Signs for the Times

Since the violent terror attacks that rocked the globe in Sydney and Paris, the public sphere has been filled with images in response to the trauma of the shootings. This mass proliferation of signs and symbols revealed the power of images to speak for public opinion when words are at a loss.

Seeing images of thousands of flowers laid in memorial of the Sydney siege at Martin Place, and ‘Je Suis Charlie’ slogans covering Paris in response to the shootings at the satirical magazine’s offices, there is no denying the symbolic weight of the visual image. After all it was a cartoon that inflamed the extremist violence in Paris.

How did a cartoon prove to be so provocative? It unleashed both a violent outburst by Muslim extremists and yet mobilised an international unification at the Paris Rally on 11 January 2015. Charlie Hebdo’s cartoon resulted in an unprecedented show of solidarity by world leaders, as well as sparking furious debate on social media. Public debate has been rife with images contesting issues of freedom and the right to self-expression.

Whilst cartoons are inherently humorous, the influence of an image to incite violence raises the question of “when is it not appropriate to provoke?”. In response to the attacks Pope Francis said, “One cannot insult other people’s faith. One cannot make fun of faith.” Gerard Biard, editor of Charlie Hebdo defended the French satirical newspaper’s skewering of religion, saying it targets faith only when it becomes “entangled” in politics.

In an interview with Chuck Todd on NBC’s Meet the Press, Biard stated, “Every time that we draw a cartoon of Mohammed, every time that we draw a cartoon of a prophet, every time that we draw a cartoon of God, we defend the freedom of [conscience].”

When most called for freedom and liberty, graphic artist Joe Sacco responded visually, pausing to rethink the limits of free speech. “When we draw a line we are often crossing one too.” In the struggle for freedom and universal rights, are cartoons testing the boundaries for expression?

However while an image has the power to provoke violence, these events prove its ability to confront violence.

The influx of signs and symbols on the Place de la Republique statue during and after the solidarity demonstration in Paris, 8 January, 2015, created a defiant image of lasting relevance. The historic monument, Marianne, is a national symbol of the French Republic, an allegory of liberty and reason, and a portrayal of the Goddess Liberty.

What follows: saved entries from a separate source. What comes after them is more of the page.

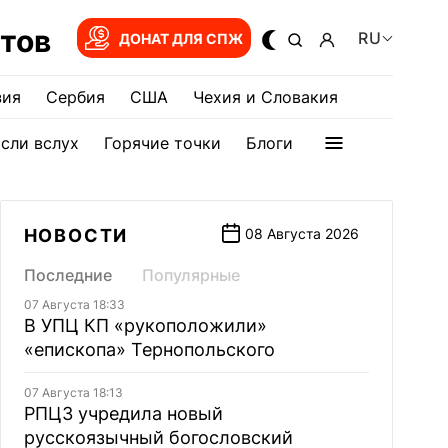
тов
RU
ДОНАТ ДЛЯ СПЖ
зия
Сербия
США
Чехия и Словакия
сли вслух
Горячие точки
Блоги
НОВОСТИ
08 Августа 2026
Последние
Популярные
07 Августа 18:33
В УПЦ КП «рукоположили»
«епископа» Тернопольского
07 Августа 18:13
РПЦЗ учредила новый
русскоязычный богословский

The public’s mass acts of graffiti on the historic monument – silenced by a black spray-painted cross her mouth, ‘Je suis Charlie’ signs strung up, flowers laid in memorial, scrawled notes of freedom and liberty across the sandstone – initially seem out of place on this regal figure. However

within this context it is instead a new layer of history, albeit temporary, added to the classical sculpture. Exemplifying France’s history of liberty and freedom, it is only apt to use signs and symbols to demonstrate the ability of the visual to transcend languages, contexts and cultures, and extend a universal message of freedom of expression.

Combined with the overwhelming response of ‘Je suis Charlie’ written across Paris, graffiti extended an informal conversation of unity within the public space. The use of the hashtag #jesuischarlie after the shootings reveals the power of an image to be sensorially, emotionally and politically effective.

After the Lindt Café siege at Martin Place, the public’s response of laying thousands of flowers, as well as leaving handwritten notes and pictures in a temporary memorial, held immense visual impact. The colourful spread laid in a circular shape around the entrance to the train station was a peaceful yet powerful floral tribute to the acts of anger during the siege. The emergence of the #illridewithyou hashtag became widespread on social media, promoting a united front against the extremist terror attack.

As at the Place de la Republique’s Marianne statue, the visual was an informally emotional act in response to trauma – connecting people across the world. Acclaimed artist Ken Johnson, the father of Sydney siege victim

Tori Johnson, called for “the beginning of something new in this world”. Emphasising the importance of the floral tribute he stated, “Keep it rolling, get rid of cars and put flowers in the street, pave it all the way down to Central, that’s what I would like.”

Now with focus directed to planning a permanent memorial to the lives lost at the Sydney siege, the visual is used to unite and remember. The NSW government will work with the City of Sydney, the families of the victims and surviving hostages in designing the memorial. Plans so far have announced that the bouquets of flowers will potentially become compost for the new garden memorial. Used as the foundation for something new, the symbolism of the flower tribute will be enduring, a lasting memory of the victims of the siege.

The role of art to provide a fitting forum to respond to the trauma of the Charlie Hebdo shootings and the Sydney siege is clearly a tradition with ongoing relevance. Imbued with a multiplicity of meanings, these acts of creating a symbol, a memorial or marking create refreshing signs of hope against terror for the times.